Provided data
%%

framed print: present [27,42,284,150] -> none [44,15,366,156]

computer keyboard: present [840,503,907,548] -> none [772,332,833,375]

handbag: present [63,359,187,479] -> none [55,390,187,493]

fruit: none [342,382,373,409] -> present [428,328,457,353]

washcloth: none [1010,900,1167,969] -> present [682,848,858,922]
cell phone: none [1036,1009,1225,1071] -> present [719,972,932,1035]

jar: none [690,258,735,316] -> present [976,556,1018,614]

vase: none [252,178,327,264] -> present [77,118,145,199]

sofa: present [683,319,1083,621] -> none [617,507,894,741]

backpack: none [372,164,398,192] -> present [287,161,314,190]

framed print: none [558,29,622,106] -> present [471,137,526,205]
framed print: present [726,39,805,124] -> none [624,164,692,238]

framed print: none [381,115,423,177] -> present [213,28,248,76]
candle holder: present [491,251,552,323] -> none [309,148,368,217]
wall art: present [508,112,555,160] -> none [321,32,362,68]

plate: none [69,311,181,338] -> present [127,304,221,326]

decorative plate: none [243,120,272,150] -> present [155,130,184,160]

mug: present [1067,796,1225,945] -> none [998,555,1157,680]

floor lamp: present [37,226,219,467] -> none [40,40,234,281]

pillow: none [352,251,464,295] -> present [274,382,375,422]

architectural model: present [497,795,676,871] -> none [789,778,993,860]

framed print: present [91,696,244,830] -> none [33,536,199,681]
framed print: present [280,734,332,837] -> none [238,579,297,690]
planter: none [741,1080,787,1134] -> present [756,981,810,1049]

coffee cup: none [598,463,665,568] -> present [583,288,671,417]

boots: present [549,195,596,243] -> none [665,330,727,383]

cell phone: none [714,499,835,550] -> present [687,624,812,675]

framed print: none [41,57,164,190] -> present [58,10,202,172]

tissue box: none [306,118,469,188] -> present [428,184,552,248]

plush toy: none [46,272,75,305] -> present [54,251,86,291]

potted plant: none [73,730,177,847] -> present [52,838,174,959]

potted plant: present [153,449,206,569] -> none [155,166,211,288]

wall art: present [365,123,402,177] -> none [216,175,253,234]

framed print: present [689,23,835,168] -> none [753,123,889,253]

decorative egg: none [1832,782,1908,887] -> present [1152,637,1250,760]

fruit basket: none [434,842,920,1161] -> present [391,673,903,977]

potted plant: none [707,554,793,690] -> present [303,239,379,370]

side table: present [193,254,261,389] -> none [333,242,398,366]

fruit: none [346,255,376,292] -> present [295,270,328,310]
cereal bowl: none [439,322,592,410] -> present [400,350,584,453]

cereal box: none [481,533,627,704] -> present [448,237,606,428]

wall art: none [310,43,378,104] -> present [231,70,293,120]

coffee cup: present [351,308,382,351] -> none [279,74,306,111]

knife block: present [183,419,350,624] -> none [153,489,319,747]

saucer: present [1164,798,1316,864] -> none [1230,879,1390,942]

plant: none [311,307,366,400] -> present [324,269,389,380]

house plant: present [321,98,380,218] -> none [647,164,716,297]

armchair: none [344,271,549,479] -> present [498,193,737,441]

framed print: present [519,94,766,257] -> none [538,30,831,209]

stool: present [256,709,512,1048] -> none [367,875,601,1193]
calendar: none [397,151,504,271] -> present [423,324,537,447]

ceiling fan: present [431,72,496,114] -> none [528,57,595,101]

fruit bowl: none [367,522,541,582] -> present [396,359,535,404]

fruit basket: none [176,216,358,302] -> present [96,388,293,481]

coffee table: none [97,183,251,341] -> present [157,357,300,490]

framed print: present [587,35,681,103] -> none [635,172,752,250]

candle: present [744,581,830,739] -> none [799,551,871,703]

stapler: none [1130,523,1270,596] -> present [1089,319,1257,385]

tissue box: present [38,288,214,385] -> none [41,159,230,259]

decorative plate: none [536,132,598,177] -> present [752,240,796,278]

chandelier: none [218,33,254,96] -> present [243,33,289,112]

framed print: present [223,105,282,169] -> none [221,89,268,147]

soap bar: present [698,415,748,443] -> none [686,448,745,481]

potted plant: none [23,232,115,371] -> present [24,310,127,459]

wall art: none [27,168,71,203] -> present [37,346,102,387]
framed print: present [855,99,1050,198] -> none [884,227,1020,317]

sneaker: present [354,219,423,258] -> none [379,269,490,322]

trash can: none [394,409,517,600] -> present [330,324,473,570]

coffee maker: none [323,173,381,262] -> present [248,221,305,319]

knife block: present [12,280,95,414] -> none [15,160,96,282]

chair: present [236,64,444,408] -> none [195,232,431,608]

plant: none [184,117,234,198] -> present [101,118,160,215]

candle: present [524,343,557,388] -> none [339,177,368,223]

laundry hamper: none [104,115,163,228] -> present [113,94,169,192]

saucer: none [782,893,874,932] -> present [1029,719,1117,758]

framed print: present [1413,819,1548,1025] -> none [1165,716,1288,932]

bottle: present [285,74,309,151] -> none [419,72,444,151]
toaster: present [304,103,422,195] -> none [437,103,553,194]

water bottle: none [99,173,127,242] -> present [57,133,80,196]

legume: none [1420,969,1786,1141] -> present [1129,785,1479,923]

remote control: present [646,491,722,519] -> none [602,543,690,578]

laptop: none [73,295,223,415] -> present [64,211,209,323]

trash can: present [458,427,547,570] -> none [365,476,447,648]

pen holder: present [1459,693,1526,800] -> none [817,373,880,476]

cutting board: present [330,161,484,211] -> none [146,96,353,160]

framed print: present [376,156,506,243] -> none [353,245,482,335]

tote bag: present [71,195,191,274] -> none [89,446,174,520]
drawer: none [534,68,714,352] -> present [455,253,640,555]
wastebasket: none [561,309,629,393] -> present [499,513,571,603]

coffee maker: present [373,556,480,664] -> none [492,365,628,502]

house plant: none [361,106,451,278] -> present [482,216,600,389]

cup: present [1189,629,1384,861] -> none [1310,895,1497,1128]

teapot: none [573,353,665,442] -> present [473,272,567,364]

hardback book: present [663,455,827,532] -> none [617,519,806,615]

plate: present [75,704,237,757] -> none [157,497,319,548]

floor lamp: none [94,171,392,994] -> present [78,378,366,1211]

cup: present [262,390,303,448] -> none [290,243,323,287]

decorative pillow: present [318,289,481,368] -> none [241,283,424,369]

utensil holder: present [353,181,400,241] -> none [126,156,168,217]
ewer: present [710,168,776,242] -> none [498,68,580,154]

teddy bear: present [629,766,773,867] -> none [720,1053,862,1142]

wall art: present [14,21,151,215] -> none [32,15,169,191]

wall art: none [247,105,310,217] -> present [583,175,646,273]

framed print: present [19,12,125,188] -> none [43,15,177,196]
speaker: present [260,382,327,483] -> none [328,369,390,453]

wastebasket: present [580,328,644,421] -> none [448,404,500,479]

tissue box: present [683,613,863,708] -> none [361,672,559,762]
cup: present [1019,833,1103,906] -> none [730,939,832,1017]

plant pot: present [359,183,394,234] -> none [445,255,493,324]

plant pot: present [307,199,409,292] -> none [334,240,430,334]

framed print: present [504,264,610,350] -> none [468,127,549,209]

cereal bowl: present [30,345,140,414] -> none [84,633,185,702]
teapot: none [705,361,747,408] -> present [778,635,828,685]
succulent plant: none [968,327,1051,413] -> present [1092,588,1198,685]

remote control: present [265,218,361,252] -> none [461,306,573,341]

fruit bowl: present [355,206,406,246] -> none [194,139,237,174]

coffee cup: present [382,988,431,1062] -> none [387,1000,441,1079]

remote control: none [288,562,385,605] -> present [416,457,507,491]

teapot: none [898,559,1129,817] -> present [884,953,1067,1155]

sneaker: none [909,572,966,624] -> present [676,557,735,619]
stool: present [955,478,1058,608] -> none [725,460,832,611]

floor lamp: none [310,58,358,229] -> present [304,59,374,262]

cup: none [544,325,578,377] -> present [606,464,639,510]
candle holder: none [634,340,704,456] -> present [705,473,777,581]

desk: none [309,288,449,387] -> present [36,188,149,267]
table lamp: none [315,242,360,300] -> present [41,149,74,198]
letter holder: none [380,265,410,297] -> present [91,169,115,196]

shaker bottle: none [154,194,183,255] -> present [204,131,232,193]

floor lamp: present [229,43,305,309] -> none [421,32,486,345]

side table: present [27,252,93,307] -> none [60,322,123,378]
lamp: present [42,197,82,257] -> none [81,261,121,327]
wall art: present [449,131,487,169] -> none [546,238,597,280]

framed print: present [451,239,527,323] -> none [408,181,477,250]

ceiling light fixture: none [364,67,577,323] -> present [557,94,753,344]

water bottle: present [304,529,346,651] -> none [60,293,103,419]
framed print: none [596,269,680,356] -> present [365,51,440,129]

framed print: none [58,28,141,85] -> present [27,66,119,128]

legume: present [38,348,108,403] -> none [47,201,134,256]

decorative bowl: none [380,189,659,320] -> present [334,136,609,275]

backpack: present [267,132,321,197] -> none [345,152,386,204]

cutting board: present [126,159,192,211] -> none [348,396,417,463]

%%

What you are asked to do
Reproduce exactly the stretch of the material above that starts at the line with "candle holder: none" and ends at the line with "side table: present [27,252,93,307]", both included, and nothing else.

Exercise output
candle holder: none [634,340,704,456] -> present [705,473,777,581]

desk: none [309,288,449,387] -> present [36,188,149,267]
table lamp: none [315,242,360,300] -> present [41,149,74,198]
letter holder: none [380,265,410,297] -> present [91,169,115,196]

shaker bottle: none [154,194,183,255] -> present [204,131,232,193]

floor lamp: present [229,43,305,309] -> none [421,32,486,345]

side table: present [27,252,93,307] -> none [60,322,123,378]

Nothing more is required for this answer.